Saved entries
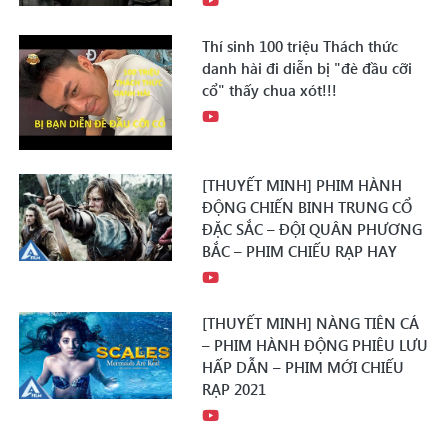
Thí sinh 100 triệu Thách thức
danh hài đi diễn bị "đè đầu cỡi
cổ" thấy chua xót!!!
[THUYẾT MINH] PHIM HÀNH
ĐỘNG CHIẾN BINH TRUNG CỔ
ĐẶC SẮC – ĐỘI QUÂN PHƯƠNG
BẮC – PHIM CHIẾU RẠP HAY
[THUYẾT MINH] NÀNG TIÊN CÁ
– PHIM HÀNH ĐỘNG PHIÊU LƯU
HẤP DẪN – PHIM MỚI CHIẾU
RẠP 2021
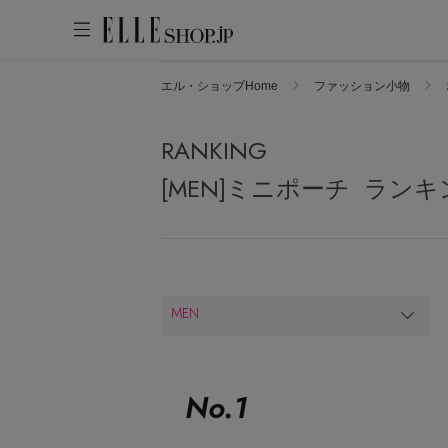
エル・ショップHome
ファッション小物
アカウントをお持ちの方
WOMEN
MEN
KIDS
LIFESTYLE
RANKING
ログイン
ITEMS
[MEN]ミニポーチ ランキ
新着アイテム
はじめてご利用の方
再入荷アイテム
新規会員登録
ランキング
MEN
ブランド
最旬！トレンドワード
メールマガジン登録
アイテム一覧
【SALE】メンズセール
No.
1
最新トレンドや限定アイテム、セール
SALE
MEN'S カットソー
情報をいち早くお届けします。
MEN'S スニーカー
ご登録はこちら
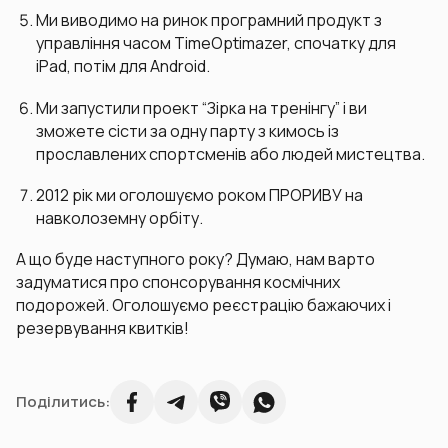
Ми виводимо на ринок програмний продукт з
управління часом TimeOptimazer, спочатку для
iPad, потім для Android.
Ми запустили проект “Зірка на тренінгу” і ви
зможете сісти за одну парту з кимось із
прославлених спортсменів або людей мистецтва.
2012 рік ми оголошуємо роком ПРОРИВУ на
навколоземну орбіту.
А що буде наступного року? Думаю, нам варто
задуматися про спонсорування космічних
подорожей. Оголошуємо реєстрацію бажаючих і
резервування квитків!
Поділитись:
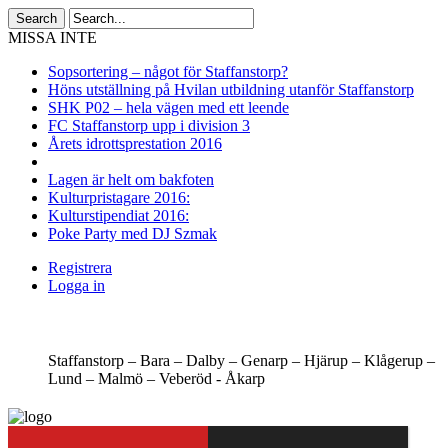
MISSA INTE
Sopsortering – något för Staffanstorp?
Höns utställning på Hvilan utbildning utanför Staffanstorp
SHK P02 – hela vägen med ett leende
FC Staffanstorp upp i division 3
Årets idrottsprestation 2016
Lagen är helt om bakfoten
Kulturpristagare 2016:
Kulturstipendiat 2016:
Poke Party med DJ Szmak
Registrera
Logga in
Staffanstorp –
Bara –
Dalby –
Genarp –
Hjärup –
Klågerup –
Lund –
Malmö –
Veberöd -
Åkarp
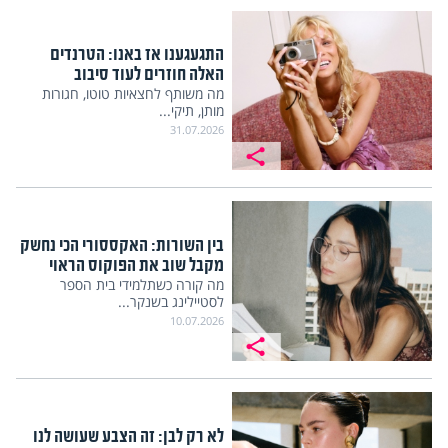
התגעגענו אז באנו: הטרנדים
האלה חוזרים לעוד סיבוב
מה משותף לחצאיות טוטו, חגורות
מותן, תיקי...
31.07.2026
בין השורות: האקססורי הכי נחשק
מקבל שוב את הפוקוס הראוי
מה קורה כשתלמידי בית הספר
לסטיילינג בשנקר...
10.07.2026
לא רק לבן: זה הצבע שעושה לנו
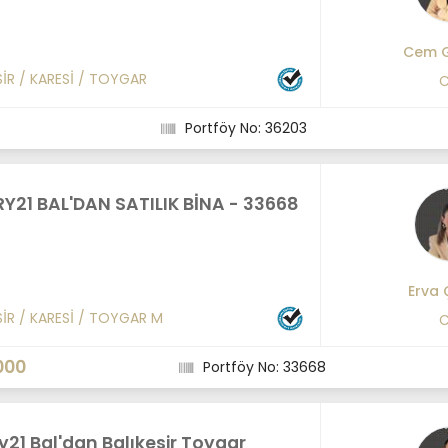
Cem 
SİR
/
KARESİ
/
TOYGAR
C
Portföy No: 36203
Y21 BAL'DAN SATILIK BİNA - 33668
Erva
SİR
/
KARESİ
/
TOYGAR M
C
000
Portföy No: 33668
21 Bal'dan Balıkesir Toygar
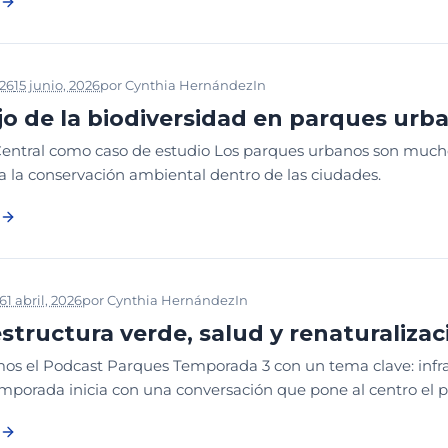
026
15 junio, 2026
por
Cynthia Hernández
In
WEBINAR
WEBINAR EDU
o de la biodiversidad en parques urb
entral como caso de estudio Los parques urbanos son mucho
a la conservación ambiental dentro de las ciudades.
26
1 abril, 2026
por
Cynthia Hernández
In
PODCAST
estructura verde, salud y renaturaliza
s el Podcast Parques Temporada 3 con un tema clave: infraest
porada inicia con una conversación que pone al centro el pa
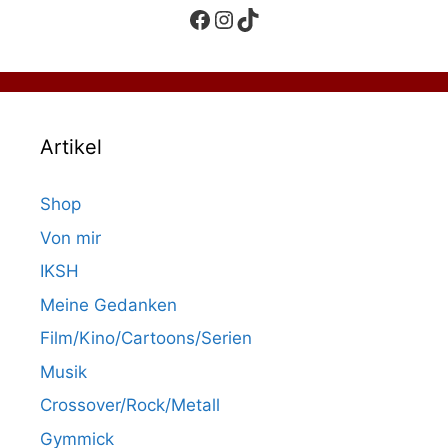
Facebook
Instagram
TikTok
Artikel
Shop
Von mir
IKSH
Meine Gedanken
Film/Kino/Cartoons/Serien
Musik
Crossover/Rock/Metall
Gymmick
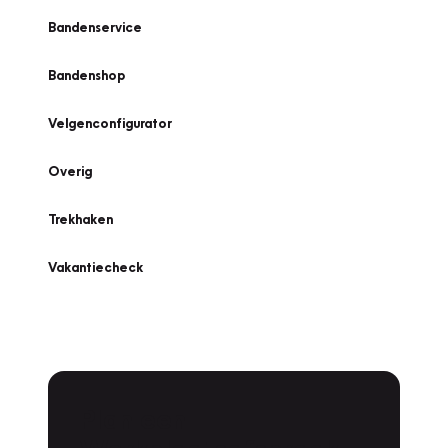
Bandenservice
Bandenshop
Velgenconfigurator
Overig
Trekhaken
Vakantiecheck
Plan een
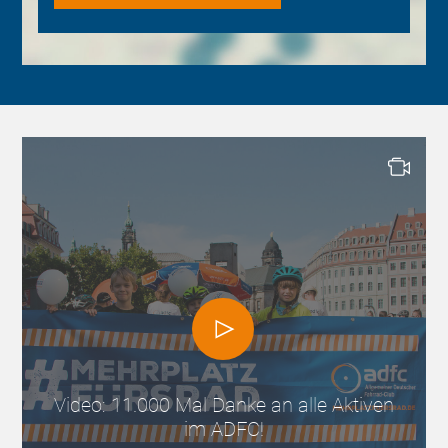
Video: 11.000 Mal Danke an alle Aktiven
im ADFC!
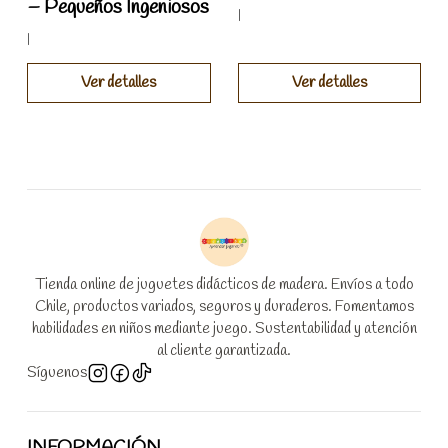
– Pequeños Ingeniosos
|
|
Ver detalles
Ver detalles
Tienda online de juguetes didácticos de madera. Envíos a todo
Chile, productos variados, seguros y duraderos. Fomentamos
habilidades en niños mediante juego. Sustentabilidad y atención
al cliente garantizada.
Síguenos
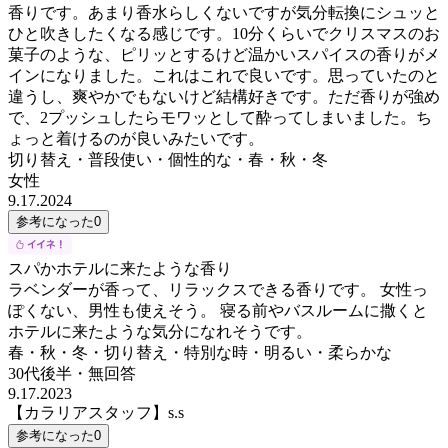
香りです。あまり香水らしくないですが気分転換にシュッと
ひと吹きしたくなる感じです。10分くらいでクリスマスのお
菓子のような、ピリッとするけど温かいスパイスの香りがメ
インになりました。これはこれで良いです。思っていたのと
違うし、爽やかでもないけど結構好きです。ただ香りが強め
で、2プッシュしたらモワッとして酔ってしまいました。ち
ょっと着けるのが良いみたいです。
切り替え・普段使い・個性的な・春・秋・冬
女性
9.17.2024
参考になった
0
スパかホテルに来たような香り
ラベンダーが香って、リラックスできる香りです。 女性っ
ぽくない、男性も使えそう。 寝る前やバスルームに撒くと
ホテルに来たような気分になれそうです。
春・秋・冬・切り替え・特別な時・明るい・柔らかな
30代後半
・
無回答
9.17.2023
【カラリアスタッフ】s.s
参考になった
0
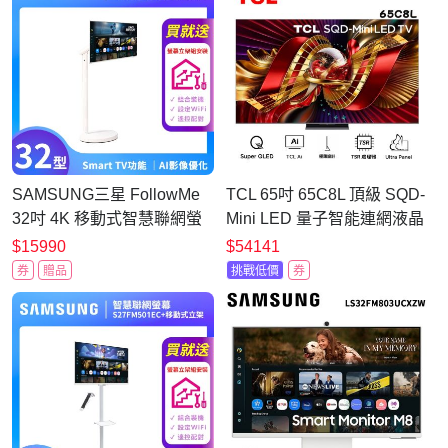
SAMSUNG三星 FollowMe
TCL 65吋 65C8L 頂級 SQD-
32吋 4K 移動式智慧聯網螢
Mini LED 量子智能連網液晶
幕組-S32FM703UC+立架
顯示器 C8L
$15990
$54141
PRO
券
贈品
挑戰低價
券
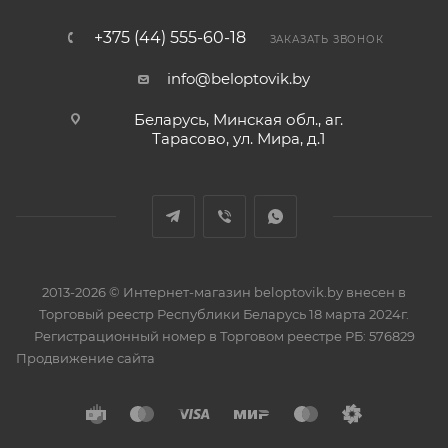
+375 (44) 555-60-18
ЗАКАЗАТЬ ЗВОНОК
info@beloptovik.by
Беларусь, Минская обл., аг.
Тарасово, ул. Мира, д.1
2013-2026 © Интернет-магазин beloptovik.by внесен в
Торговый реестр Республики Беларусь 18 марта 2024г.
Регистрационный номер в Торговом реестре РБ: 576829
Продвижение сайта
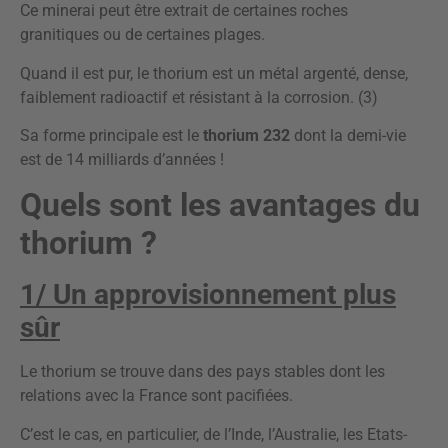
Ce minerai peut être extrait de certaines roches
granitiques ou de certaines plages.
Quand il est pur, le thorium est un métal argenté, dense,
faiblement radioactif et résistant à la corrosion. (3)
Sa forme principale est le
thorium 232
dont la demi-vie
est de 14 milliards d’années !
Quels sont les avantages du
thorium ?
1/ Un approvisionnement plus
sûr
Le thorium se trouve dans des pays stables dont les
relations avec la France sont pacifiées.
C’est le cas, en particulier, de l’Inde, l’Australie, les Etats-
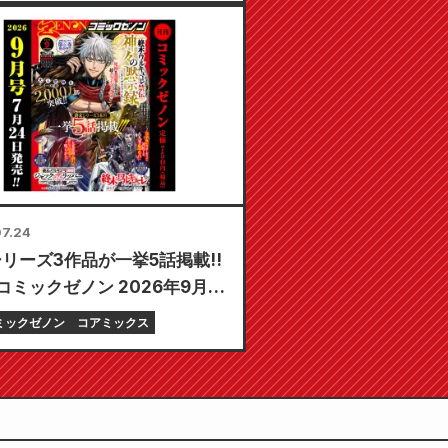
7.24
リーズ3作品が一挙5話掲載!!
コミックゼノン 2026年9月
月24日発売!!
ミックゼノン
コアミックス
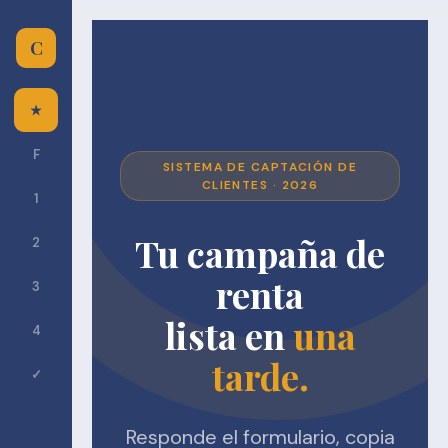
C
★
F
SISTEMA DE CAPTACIÓN DE
CLIENTES · 2026
1
Tu campaña de
2
renta
3
lista en
una
4
tarde.
✓
Responde el formulario, copia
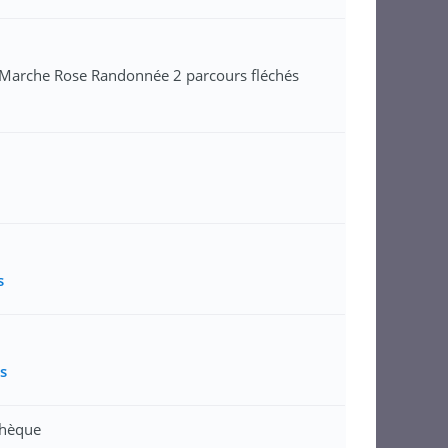
 Marche Rose Randonnée 2 parcours fléchés
s
s
hèque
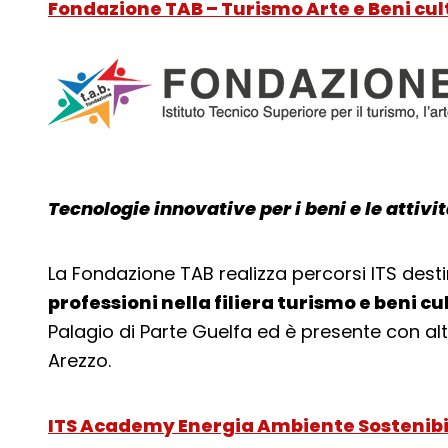
Fondazione TAB – Turismo Arte e Beni cul
Tecnologie innovative per i beni e le attivit
La Fondazione TAB realizza percorsi ITS desti
professioni nella filiera turismo e beni cu
Palagio di Parte Guelfa ed è presente con al
Arezzo.
ITS Academy Energia Ambiente Sostenibi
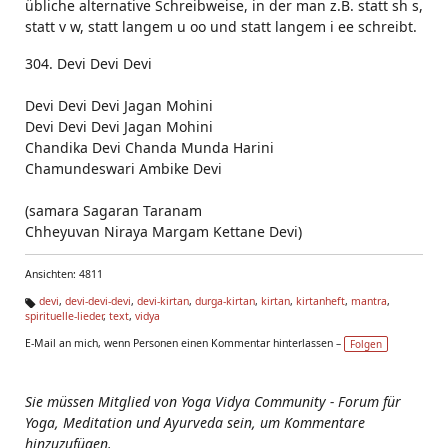
übliche alternative Schreibweise, in der man z.B. statt sh s,
statt v w, statt langem u oo und statt langem i ee schreibt.
304. Devi Devi Devi
Devi Devi Devi Jagan Mohini
Devi Devi Devi Jagan Mohini
Chandika Devi Chanda Munda Harini
Chamundeswari Ambike Devi
(samara Sagaran Taranam
Chheyuvan Niraya Margam Kettane Devi)
Ansichten: 4811
devi
,
devi-devi-devi
,
devi-kirtan
,
durga-kirtan
,
kirtan
,
kirtanheft
,
mantra
,
spirituelle-lieder
,
text
,
vidya
Ta
g
E-Mail an mich, wenn Personen einen Kommentar hinterlassen –
Folgen
s:
Sie müssen Mitglied von Yoga Vidya Community - Forum für
Yoga, Meditation und Ayurveda sein, um Kommentare
hinzuzufügen.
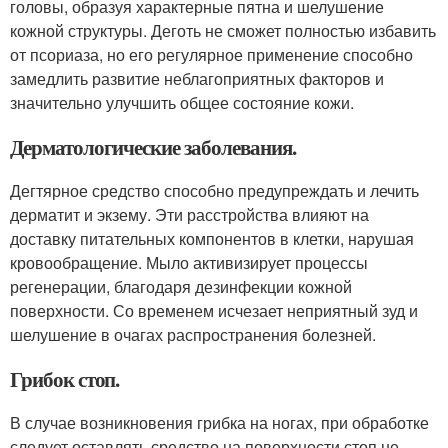
головы, образуя характерные пятна и шелушение
кожной структуры. Деготь не сможет полностью избавить
от псориаза, но его регулярное применение способно
замедлить развитие неблагоприятных факторов и
значительно улучшить общее состояние кожи.
Дерматологические заболевания.
Дегтярное средство способно предупреждать и лечить
дерматит и экзему. Эти расстройства влияют на
доставку питательных компонентов в клетки, нарушая
кровообращение. Мыло активизирует процессы
регенерации, благодаря дезинфекции кожной
поверхности. Со временем исчезает неприятный зуд и
шелушение в очагах распространения болезней.
Грибок стоп.
В случае возникновения грибка на ногах, при обработке
следует оставлять средство на поверхности стоп не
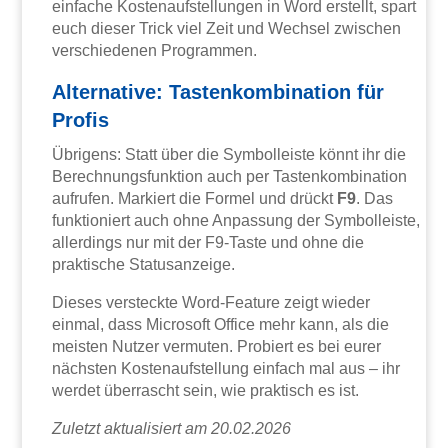
einfache Kostenaufstellungen in Word erstellt, spart
euch dieser Trick viel Zeit und Wechsel zwischen
verschiedenen Programmen.
Alternative: Tastenkombination für
Profis
Übrigens: Statt über die Symbolleiste könnt ihr die
Berechnungsfunktion auch per Tastenkombination
aufrufen. Markiert die Formel und drückt
F9
. Das
funktioniert auch ohne Anpassung der Symbolleiste,
allerdings nur mit der F9-Taste und ohne die
praktische Statusanzeige.
Dieses versteckte Word-Feature zeigt wieder
einmal, dass Microsoft Office mehr kann, als die
meisten Nutzer vermuten. Probiert es bei eurer
nächsten Kostenaufstellung einfach mal aus – ihr
werdet überrascht sein, wie praktisch es ist.
Zuletzt aktualisiert am 20.02.2026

■ Assignment ■
Show every line of the listing above that contains the string "Symbolleiste".

■ Answer box ■
Übrigens: Statt über die Symbolleiste könnt ihr die
funktioniert auch ohne Anpassung der Symbolleiste,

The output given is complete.